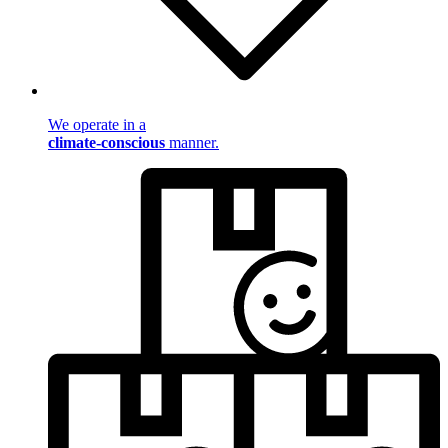
We operate in a
climate-conscious
manner.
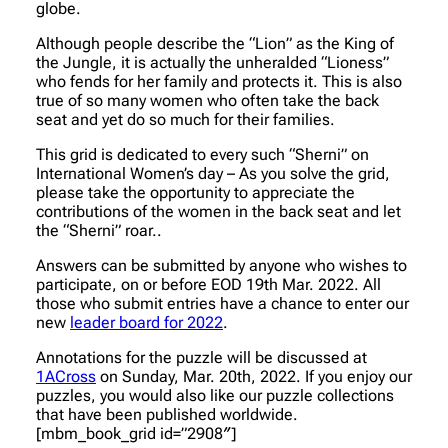
globe.
Although people describe the “Lion” as the King of
the Jungle, it is actually the unheralded “Lioness”
who fends for her family and protects it. This is also
true of so many women who often take the back
seat and yet do so much for their families.
This grid is dedicated to every such “Sherni” on
International Women’s day – As you solve the grid,
please take the opportunity to appreciate the
contributions of the women in the back seat and let
the “Sherni” roar..
Answers can be submitted by anyone who wishes to
participate, on or before EOD 19th Mar. 2022. All
those who submit entries have a chance to enter our
new
leader board for 2022
.
Annotations for the puzzle will be discussed at
1ACross
on Sunday, Mar. 20th, 2022. If you enjoy our
puzzles, you would also like our puzzle collections
that have been published worldwide.
[mbm_book_grid id=”2908″]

= = = = = = =

◆ TASK PROMPT ◆
Reproduce the lines above word for word, leaving out the pictures.

◆ EXERCISE RESULT ◆
We operate in a
climate-conscious
manner.
globe.
Although people describe the “Lion” as the King of
the Jungle, it is actually the unheralded “Lioness”
who fends for her family and protects it. This is also
true of so many women who often take the back
seat and yet do so much for their families.
This grid is dedicated to every such “Sherni” on
International Women’s day – As you solve the grid,
please take the opportunity to appreciate the
contributions of the women in the back seat and let
the “Sherni” roar..
Answers can be submitted by anyone who wishes to
participate, on or before EOD 19th Mar. 2022. All
those who submit entries have a chance to enter our
new
leader board for 2022
.
Annotations for the puzzle will be discussed at
1ACross
on Sunday, Mar. 20th, 2022. If you enjoy our
puzzles, you would also like our puzzle collections
that have been published worldwide.
[mbm_book_grid id=”2908″]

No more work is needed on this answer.